─── Dataset records
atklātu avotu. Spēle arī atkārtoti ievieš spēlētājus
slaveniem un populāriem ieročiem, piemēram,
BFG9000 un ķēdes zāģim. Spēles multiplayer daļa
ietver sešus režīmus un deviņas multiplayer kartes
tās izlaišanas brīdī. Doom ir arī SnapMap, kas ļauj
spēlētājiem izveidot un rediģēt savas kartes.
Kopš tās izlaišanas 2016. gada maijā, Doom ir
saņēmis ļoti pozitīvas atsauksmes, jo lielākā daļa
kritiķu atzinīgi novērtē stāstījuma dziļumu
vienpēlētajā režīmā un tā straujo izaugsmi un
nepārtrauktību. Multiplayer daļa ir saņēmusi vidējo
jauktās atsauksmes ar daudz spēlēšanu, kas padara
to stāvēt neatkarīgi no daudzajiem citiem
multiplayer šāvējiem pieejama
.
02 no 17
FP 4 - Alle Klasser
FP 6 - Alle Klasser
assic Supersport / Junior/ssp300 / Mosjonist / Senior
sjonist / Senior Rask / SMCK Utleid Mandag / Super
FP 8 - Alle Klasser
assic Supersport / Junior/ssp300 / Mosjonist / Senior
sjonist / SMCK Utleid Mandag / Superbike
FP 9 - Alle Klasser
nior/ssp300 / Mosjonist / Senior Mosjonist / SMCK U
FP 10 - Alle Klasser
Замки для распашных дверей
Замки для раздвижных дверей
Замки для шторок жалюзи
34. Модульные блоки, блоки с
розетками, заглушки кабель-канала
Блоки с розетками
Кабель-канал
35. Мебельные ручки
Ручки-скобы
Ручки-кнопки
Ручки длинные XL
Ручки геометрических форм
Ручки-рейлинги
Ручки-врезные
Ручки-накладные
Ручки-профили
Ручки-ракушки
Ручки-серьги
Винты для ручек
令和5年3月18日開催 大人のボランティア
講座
──────
─── Dataset records
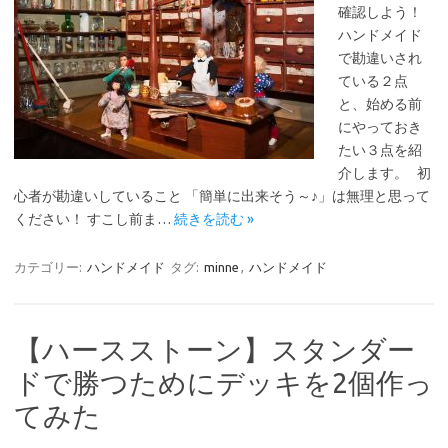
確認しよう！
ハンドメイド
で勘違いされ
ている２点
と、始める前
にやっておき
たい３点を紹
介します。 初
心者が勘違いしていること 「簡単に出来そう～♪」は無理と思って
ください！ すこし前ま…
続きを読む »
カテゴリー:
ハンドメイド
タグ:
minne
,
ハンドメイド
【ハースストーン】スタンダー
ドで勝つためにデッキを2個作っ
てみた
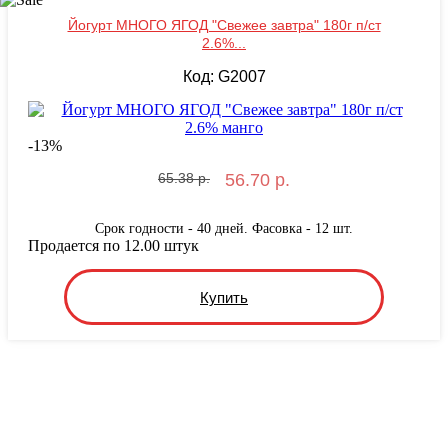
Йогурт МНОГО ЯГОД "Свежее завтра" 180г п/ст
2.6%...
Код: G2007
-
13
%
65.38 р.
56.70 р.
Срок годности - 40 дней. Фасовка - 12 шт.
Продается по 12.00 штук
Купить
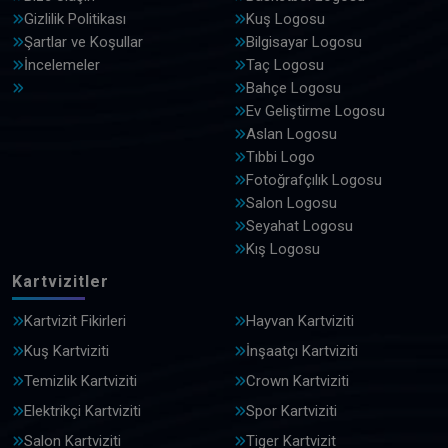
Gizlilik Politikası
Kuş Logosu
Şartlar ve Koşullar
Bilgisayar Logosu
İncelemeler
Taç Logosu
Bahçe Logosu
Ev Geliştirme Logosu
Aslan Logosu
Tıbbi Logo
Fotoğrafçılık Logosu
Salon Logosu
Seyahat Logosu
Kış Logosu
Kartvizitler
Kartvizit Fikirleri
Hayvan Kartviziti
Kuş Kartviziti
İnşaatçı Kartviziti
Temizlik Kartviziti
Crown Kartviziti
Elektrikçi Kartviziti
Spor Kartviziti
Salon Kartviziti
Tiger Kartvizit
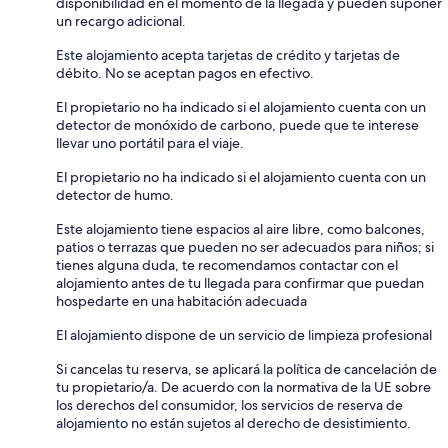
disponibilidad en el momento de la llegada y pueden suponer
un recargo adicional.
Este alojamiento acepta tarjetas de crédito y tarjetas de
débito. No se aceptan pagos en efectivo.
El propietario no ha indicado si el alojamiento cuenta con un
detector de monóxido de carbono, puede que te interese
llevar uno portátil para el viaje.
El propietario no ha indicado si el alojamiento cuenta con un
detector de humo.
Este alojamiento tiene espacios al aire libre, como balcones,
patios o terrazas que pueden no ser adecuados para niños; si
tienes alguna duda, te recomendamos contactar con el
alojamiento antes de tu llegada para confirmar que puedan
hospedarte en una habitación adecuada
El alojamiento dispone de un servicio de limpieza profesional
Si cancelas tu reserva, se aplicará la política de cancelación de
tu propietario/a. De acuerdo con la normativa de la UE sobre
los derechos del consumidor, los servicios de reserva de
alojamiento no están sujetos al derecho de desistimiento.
──────
▶ [Your task]
Transcribe the lines of the records above exactly, from the line containing "Gizlilik Politikası" through the line containing "Kuş Kartviziti", both ends included.

▶ [Answer section]
Gizlilik Politikası
Kuş Logosu
Şartlar ve Koşullar
Bilgisayar Logosu
İncelemeler
Taç Logosu
Bahçe Logosu
Ev Geliştirme Logosu
Aslan Logosu
Tıbbi Logo
Fotoğrafçılık Logosu
Salon Logosu
Seyahat Logosu
Kış Logosu
Kartvizitler
Kartvizit Fikirleri
Hayvan Kartviziti
Kuş Kartviziti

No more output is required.